On most days, people hurried past the stretch of the K100 in Bengaluru with a hand over their noses. The air hung heavy, the water barely moved, and the canal felt forgotten by the city it once served. Yet tucked inside this ordinary sight was a piece of history waiting for a chance to breathe again.
A waterway rooted in Bengaluru’s old design
Once a stinking open sewer, the K100 waterway has now become a clear example of urban revival and civic collaboration. What had long been a conduit for waste has opened up into a green, breathable public space that gives residents shade, walking paths, and a sense of pride in their neighbourhood.
The K100 is no ordinary drain. It is part of Bengaluru’s 500-year-old Rajakaluve network built by Kempegowda to link the city’s tanks and carry water. Centuries of rapid urban growth changed this purpose. Encroachments crept in, concrete walls narrowed the channel, and the canal turned into a dumping point for sewage and solid waste.
At its lowest point, it carried nearly 130 million litres of untreated sewage every single day, creating conditions ripe for mosquitoes and illness.

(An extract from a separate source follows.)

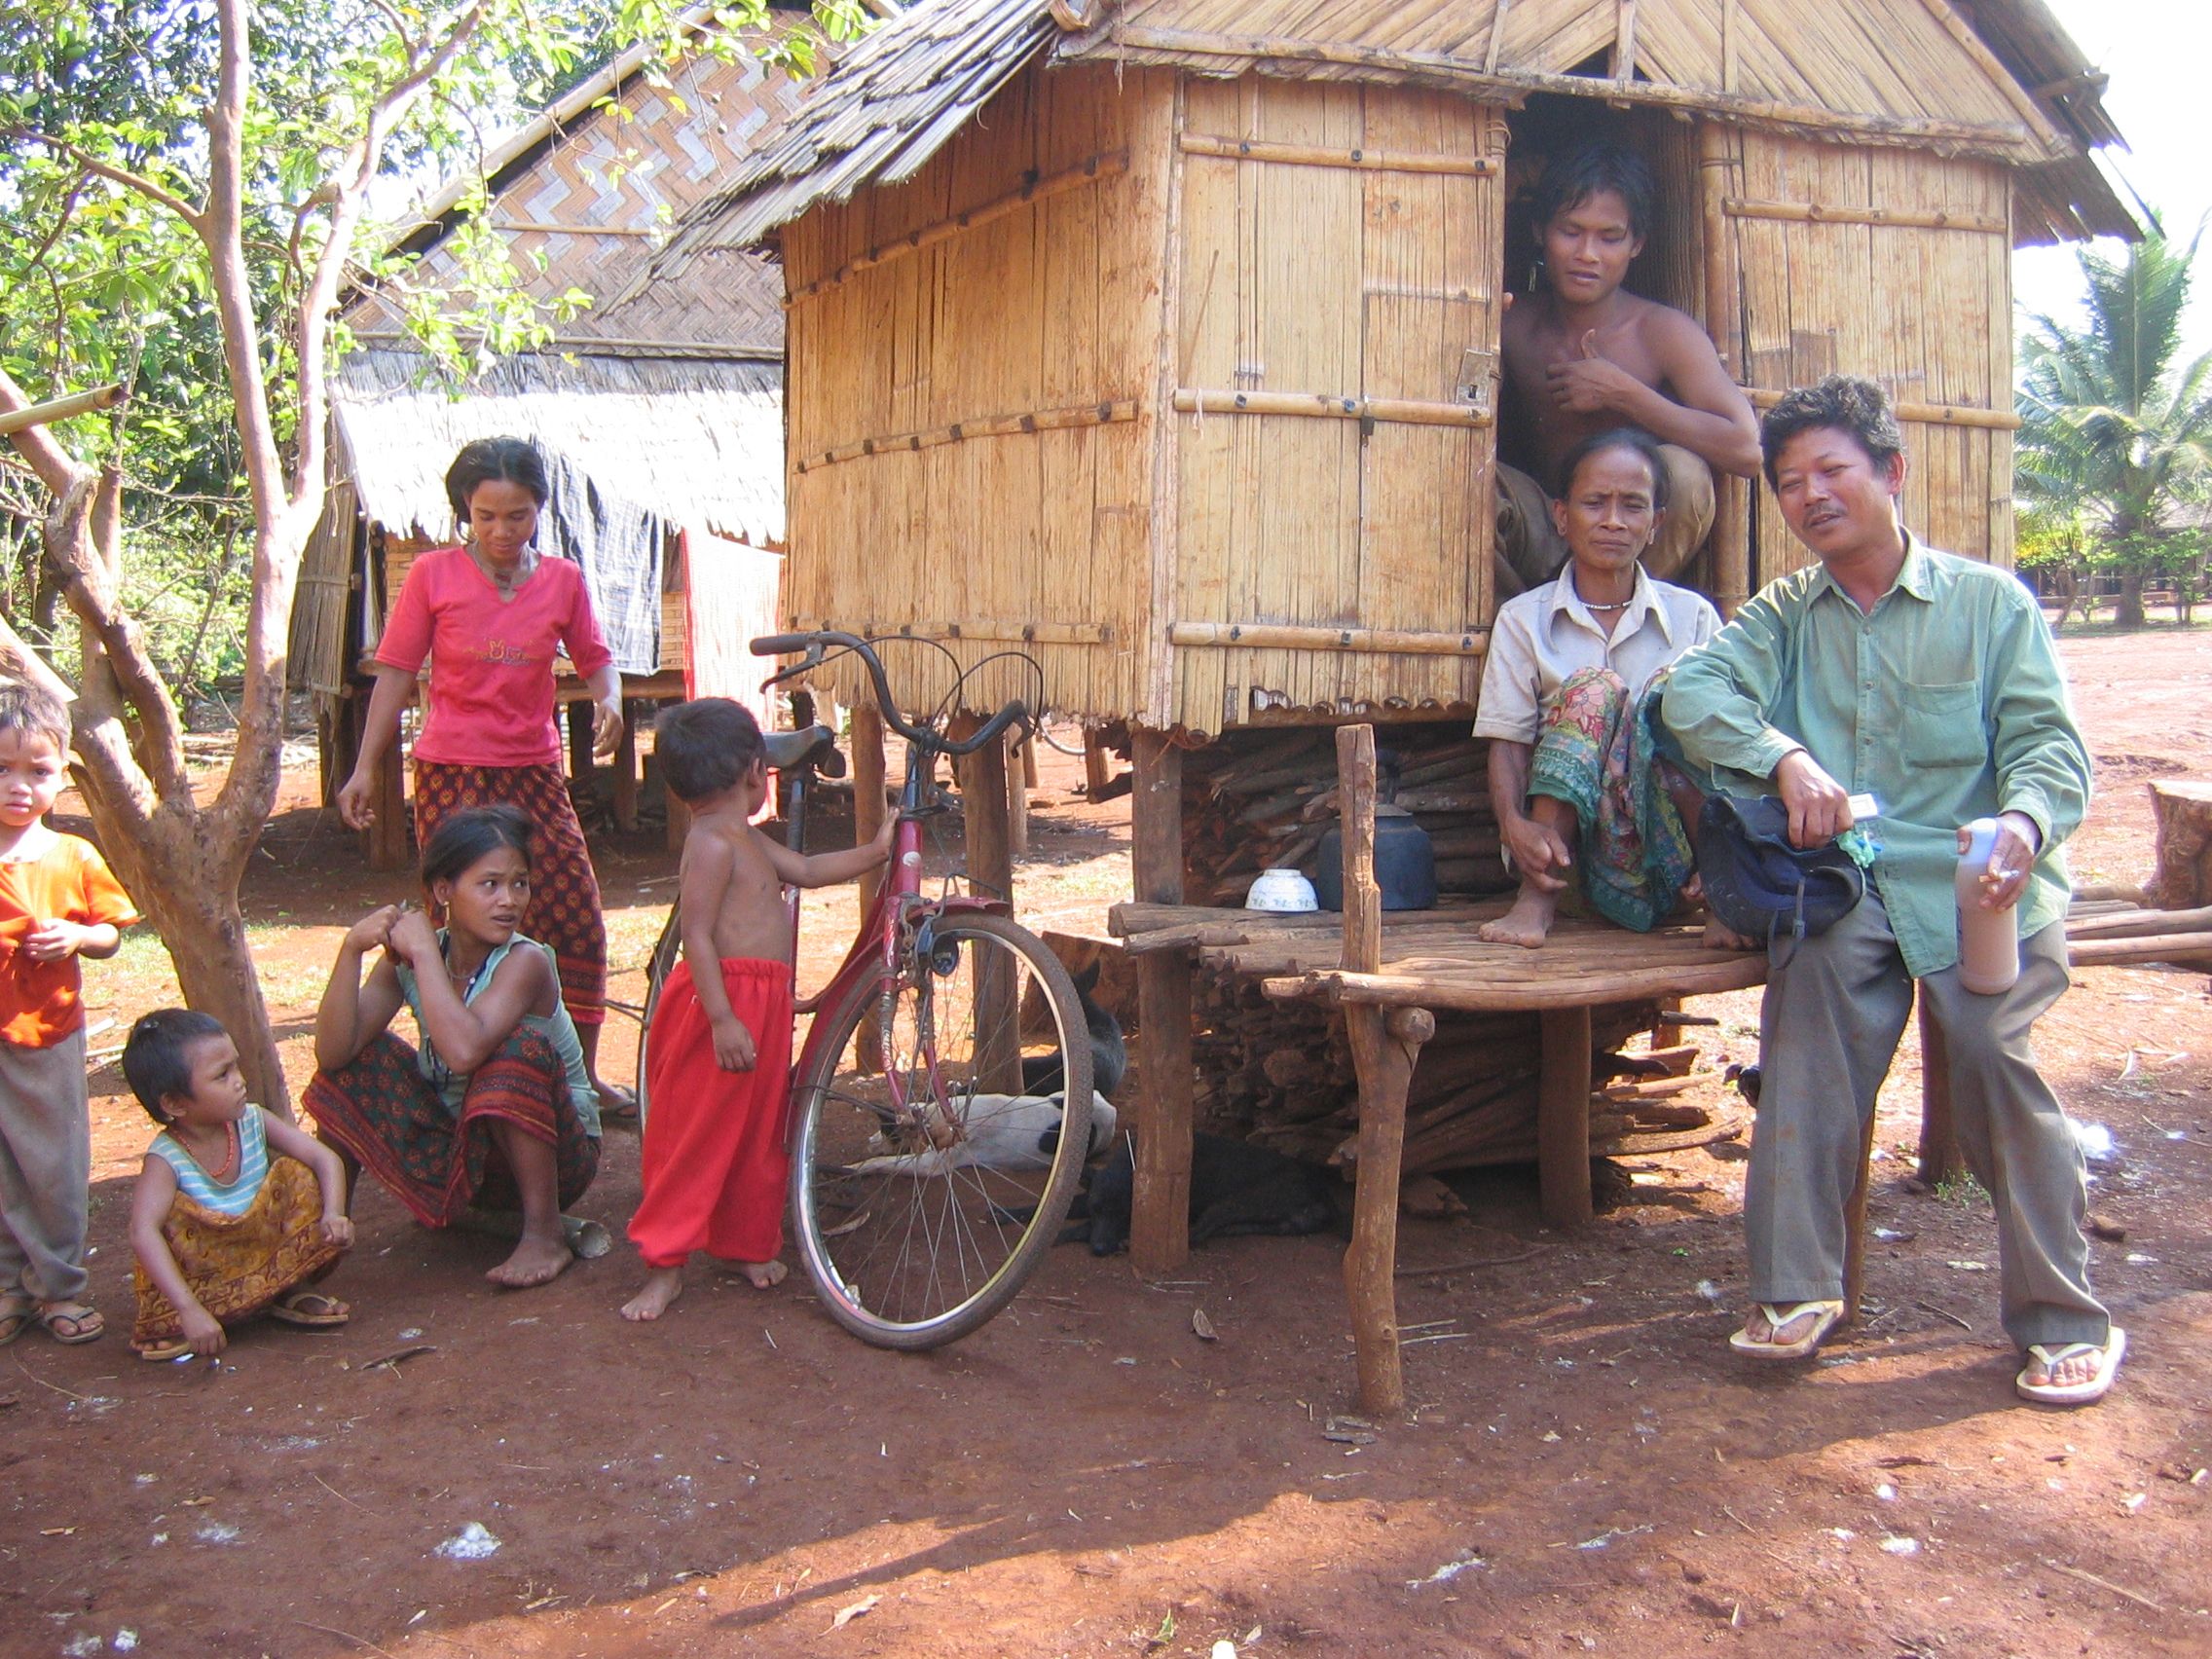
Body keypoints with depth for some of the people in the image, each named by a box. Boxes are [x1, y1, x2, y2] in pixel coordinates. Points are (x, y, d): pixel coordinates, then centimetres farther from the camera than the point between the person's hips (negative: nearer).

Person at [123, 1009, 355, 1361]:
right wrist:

When a long-awaited revival finally began
The tide began to turn when the Government of Karnataka, BBMP, BWSSB, and other stakeholders, in collaboration with the Mod Foundation, undertook a comprehensive restoration. Desilting operations, the construction of a sewage treatment facility, and the installation of modern infrastructure reduced sewage inflow from 130 MLD to just 5 MLD.
Concrete barriers were removed, walking paths were laid, trees were planted, bridges were upgraded, and parks were created along the canal’s 11-kilometre stretch.
Today, the K100 protects nearby areas from flooding and functions as a shared neighbourhood space. Children play along its edges, residents keep watch against littering, and sparrows fill the air where mosquitoes once swarmed.
The revival of K100 shows what a city can achieve when heritage, planning, and community care come together. It also offers Bengaluru a hopeful path forward with its remaining 842 kilometres of Rajakaluves, proving that forgotten waterways can become lifelines again.